-- Work request --
Reproduce the records from their beginning through the line containing "Bilhete digital e localização e", substituting "Rijeka" for every occurrence of "Trieste" and leaving everything else unchanged.

-- Extracted information --
*** Block opens ***

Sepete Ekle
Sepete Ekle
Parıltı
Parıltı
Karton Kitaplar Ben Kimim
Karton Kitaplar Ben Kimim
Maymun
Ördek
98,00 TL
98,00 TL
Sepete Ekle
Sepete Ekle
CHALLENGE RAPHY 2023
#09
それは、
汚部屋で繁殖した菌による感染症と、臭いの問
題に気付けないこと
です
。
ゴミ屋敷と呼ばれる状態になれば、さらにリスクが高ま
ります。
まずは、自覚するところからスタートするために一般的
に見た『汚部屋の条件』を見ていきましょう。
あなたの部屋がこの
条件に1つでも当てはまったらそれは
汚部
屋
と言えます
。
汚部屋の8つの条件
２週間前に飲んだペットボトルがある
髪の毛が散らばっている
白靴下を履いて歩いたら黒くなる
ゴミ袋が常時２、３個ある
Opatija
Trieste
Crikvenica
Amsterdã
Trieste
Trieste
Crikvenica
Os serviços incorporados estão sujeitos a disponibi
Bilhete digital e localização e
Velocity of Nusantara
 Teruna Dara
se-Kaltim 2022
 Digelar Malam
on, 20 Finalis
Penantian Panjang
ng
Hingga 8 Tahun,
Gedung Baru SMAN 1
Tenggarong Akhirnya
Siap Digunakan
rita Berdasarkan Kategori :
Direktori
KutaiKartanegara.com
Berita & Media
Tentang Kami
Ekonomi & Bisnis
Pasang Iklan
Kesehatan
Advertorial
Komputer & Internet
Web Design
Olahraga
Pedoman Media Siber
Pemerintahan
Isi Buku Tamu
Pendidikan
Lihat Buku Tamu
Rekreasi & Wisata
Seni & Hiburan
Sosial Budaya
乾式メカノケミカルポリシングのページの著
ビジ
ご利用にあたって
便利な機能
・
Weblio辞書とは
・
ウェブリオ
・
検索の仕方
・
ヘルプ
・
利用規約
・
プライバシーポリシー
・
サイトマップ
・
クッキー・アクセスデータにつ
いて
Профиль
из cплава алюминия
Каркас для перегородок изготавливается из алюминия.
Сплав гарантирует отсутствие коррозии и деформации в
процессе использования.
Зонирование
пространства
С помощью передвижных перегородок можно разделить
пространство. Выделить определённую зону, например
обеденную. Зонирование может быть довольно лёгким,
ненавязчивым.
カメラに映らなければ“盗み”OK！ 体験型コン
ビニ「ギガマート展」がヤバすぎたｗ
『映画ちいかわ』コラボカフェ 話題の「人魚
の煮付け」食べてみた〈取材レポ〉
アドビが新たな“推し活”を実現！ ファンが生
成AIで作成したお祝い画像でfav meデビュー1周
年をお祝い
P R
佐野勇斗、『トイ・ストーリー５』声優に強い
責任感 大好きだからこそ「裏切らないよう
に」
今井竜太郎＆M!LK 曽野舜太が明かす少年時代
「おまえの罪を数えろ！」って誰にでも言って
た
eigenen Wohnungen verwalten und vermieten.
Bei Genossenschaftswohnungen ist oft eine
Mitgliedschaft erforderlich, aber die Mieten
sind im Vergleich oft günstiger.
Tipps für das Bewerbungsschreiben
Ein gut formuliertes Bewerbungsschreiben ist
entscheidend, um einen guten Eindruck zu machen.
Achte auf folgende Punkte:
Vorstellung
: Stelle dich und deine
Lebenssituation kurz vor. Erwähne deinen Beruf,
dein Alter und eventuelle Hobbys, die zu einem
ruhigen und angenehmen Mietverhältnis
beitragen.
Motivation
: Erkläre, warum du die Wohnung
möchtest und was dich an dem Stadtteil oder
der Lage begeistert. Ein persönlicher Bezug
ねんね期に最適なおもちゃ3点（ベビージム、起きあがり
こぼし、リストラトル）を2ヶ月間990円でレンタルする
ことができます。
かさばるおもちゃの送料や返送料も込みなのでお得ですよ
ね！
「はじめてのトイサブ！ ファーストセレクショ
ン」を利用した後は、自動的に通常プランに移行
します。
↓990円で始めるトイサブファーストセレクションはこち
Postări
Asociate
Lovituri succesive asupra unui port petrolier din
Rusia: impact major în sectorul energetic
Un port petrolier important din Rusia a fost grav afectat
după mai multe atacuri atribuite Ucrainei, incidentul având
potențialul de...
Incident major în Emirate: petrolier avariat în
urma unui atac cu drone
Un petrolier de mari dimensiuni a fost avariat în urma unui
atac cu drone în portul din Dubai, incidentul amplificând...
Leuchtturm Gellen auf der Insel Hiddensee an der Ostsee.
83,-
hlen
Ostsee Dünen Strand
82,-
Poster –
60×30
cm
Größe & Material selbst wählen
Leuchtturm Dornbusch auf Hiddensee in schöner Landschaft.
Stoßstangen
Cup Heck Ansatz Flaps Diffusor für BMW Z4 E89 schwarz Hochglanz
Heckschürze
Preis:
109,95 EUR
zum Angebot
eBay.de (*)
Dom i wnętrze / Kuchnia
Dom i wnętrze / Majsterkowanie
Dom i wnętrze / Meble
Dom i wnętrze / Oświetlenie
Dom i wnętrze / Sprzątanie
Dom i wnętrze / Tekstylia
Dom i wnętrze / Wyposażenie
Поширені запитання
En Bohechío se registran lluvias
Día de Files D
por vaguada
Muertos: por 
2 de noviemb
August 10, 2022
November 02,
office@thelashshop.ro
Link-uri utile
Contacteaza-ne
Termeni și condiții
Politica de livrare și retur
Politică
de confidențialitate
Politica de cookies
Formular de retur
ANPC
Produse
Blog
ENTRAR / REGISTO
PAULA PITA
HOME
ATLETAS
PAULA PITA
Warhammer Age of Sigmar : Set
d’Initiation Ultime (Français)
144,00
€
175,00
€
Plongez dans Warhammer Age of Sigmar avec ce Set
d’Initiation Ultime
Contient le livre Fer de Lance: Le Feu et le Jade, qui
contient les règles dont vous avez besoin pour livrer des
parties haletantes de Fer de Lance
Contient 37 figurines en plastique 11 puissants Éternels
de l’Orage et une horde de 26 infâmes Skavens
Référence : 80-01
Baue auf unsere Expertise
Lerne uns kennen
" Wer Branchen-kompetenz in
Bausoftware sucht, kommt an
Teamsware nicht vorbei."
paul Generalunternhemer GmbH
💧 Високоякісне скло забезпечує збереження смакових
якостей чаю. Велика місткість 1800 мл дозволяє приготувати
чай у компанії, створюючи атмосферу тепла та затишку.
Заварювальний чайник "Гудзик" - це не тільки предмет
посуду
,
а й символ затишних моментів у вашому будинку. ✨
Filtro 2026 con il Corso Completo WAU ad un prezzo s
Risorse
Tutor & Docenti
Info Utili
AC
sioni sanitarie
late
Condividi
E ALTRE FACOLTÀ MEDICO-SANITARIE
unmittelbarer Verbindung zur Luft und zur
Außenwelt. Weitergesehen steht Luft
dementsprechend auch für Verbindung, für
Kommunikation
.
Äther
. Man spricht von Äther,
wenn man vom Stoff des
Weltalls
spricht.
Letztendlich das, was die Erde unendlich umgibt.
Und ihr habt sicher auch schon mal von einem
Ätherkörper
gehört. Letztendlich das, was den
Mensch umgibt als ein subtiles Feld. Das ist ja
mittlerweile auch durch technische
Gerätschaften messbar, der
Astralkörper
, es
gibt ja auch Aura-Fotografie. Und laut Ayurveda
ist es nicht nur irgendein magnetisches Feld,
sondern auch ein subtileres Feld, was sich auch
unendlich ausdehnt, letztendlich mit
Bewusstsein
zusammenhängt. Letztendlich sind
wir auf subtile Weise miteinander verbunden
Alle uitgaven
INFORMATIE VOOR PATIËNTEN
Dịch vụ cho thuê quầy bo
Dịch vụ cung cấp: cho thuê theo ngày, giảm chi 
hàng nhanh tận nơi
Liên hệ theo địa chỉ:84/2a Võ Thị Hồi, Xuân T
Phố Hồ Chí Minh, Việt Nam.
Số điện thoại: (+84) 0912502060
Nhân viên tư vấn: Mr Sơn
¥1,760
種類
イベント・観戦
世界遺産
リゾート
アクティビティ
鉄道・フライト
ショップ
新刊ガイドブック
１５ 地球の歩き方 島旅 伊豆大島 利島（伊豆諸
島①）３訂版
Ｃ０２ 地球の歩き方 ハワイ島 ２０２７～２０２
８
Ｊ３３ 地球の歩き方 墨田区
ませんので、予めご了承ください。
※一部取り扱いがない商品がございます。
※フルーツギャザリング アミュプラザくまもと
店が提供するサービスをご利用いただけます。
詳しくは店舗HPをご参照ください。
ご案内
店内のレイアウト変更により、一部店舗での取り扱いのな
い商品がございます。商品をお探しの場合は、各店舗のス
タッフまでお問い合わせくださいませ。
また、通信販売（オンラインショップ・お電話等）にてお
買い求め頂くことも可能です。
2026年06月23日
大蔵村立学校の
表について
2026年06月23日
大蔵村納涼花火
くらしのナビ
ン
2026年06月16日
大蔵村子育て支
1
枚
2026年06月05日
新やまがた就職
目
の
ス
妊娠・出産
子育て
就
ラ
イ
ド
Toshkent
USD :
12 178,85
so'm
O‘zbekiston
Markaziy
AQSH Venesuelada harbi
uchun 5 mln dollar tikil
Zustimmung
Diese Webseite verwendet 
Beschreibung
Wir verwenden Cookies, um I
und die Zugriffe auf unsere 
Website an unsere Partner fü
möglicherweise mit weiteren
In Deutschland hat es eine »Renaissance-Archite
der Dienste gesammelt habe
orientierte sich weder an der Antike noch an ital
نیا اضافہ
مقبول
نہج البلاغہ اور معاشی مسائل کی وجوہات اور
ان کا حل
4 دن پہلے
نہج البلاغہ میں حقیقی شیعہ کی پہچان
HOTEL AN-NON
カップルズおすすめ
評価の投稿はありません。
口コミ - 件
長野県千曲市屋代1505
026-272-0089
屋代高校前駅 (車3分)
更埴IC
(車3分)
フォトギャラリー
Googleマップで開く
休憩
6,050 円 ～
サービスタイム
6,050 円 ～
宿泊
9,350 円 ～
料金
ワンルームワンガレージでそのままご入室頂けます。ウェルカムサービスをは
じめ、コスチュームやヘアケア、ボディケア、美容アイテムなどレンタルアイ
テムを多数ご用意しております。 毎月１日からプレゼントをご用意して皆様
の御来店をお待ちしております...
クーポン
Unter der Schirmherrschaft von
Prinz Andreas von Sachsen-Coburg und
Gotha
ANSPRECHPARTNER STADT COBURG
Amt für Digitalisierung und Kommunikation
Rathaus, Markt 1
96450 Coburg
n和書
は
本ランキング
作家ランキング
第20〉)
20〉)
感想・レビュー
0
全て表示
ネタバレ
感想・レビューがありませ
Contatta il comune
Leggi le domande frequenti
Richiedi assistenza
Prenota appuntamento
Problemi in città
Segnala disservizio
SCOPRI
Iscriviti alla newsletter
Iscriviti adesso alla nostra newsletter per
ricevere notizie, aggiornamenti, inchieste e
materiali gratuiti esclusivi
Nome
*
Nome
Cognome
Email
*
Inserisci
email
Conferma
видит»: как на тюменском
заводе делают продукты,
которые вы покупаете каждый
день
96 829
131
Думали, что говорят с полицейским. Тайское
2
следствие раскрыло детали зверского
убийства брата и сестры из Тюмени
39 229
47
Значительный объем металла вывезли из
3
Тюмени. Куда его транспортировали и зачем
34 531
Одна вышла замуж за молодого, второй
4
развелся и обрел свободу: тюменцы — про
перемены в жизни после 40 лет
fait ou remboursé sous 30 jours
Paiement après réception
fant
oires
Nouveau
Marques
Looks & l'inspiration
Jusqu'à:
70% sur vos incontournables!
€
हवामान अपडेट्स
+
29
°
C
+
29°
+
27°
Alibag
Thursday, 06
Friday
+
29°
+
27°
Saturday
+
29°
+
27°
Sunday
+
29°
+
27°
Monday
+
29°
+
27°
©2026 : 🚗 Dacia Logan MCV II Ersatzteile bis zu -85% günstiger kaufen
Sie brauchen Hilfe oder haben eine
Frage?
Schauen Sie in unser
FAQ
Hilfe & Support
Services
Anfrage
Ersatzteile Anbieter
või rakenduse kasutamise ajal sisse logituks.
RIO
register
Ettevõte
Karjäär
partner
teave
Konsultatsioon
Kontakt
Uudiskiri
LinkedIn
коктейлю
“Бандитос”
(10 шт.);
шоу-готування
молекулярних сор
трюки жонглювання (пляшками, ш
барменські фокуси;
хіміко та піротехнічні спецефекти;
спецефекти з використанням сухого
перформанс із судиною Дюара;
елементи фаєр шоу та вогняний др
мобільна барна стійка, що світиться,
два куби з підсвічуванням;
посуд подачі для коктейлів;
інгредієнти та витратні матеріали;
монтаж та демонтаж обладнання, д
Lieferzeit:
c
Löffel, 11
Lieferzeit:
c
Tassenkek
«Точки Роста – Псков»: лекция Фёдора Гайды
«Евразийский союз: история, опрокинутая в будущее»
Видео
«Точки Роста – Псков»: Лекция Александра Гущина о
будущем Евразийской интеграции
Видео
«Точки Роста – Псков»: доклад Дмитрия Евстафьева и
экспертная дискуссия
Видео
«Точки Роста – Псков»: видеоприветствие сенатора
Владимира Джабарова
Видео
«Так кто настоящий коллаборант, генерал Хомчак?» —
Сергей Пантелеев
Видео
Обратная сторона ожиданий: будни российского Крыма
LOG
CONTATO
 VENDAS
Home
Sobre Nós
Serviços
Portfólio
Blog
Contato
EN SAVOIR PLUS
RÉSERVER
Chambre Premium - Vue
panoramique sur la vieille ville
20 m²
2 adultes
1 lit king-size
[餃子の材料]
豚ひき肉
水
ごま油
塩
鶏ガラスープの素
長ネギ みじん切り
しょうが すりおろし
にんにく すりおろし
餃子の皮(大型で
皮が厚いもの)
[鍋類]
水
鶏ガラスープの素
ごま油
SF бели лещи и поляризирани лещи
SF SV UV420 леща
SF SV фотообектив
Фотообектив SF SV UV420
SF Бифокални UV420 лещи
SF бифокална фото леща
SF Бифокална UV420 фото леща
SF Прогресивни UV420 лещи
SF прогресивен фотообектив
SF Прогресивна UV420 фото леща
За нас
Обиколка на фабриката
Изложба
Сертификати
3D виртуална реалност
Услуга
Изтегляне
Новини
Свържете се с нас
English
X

*** Block closes ***

-- Exercise result --
Sepete Ekle
Sepete Ekle
Parıltı
Parıltı
Karton Kitaplar Ben Kimim
Karton Kitaplar Ben Kimim
Maymun
Ördek
98,00 TL
98,00 TL
Sepete Ekle
Sepete Ekle
CHALLENGE RAPHY 2023
#09
それは、
汚部屋で繁殖した菌による感染症と、臭いの問
題に気付けないこと
です
。
ゴミ屋敷と呼ばれる状態になれば、さらにリスクが高ま
ります。
まずは、自覚するところからスタートするために一般的
に見た『汚部屋の条件』を見ていきましょう。
あなたの部屋がこの
条件に1つでも当てはまったらそれは
汚部
屋
と言えます
。
汚部屋の8つの条件
２週間前に飲んだペットボトルがある
髪の毛が散らばっている
白靴下を履いて歩いたら黒くなる
ゴミ袋が常時２、３個ある
Opatija
Rijeka
Crikvenica
Amsterdã
Rijeka
Rijeka
Crikvenica
Os serviços incorporados estão sujeitos a disponibi
Bilhete digital e localização e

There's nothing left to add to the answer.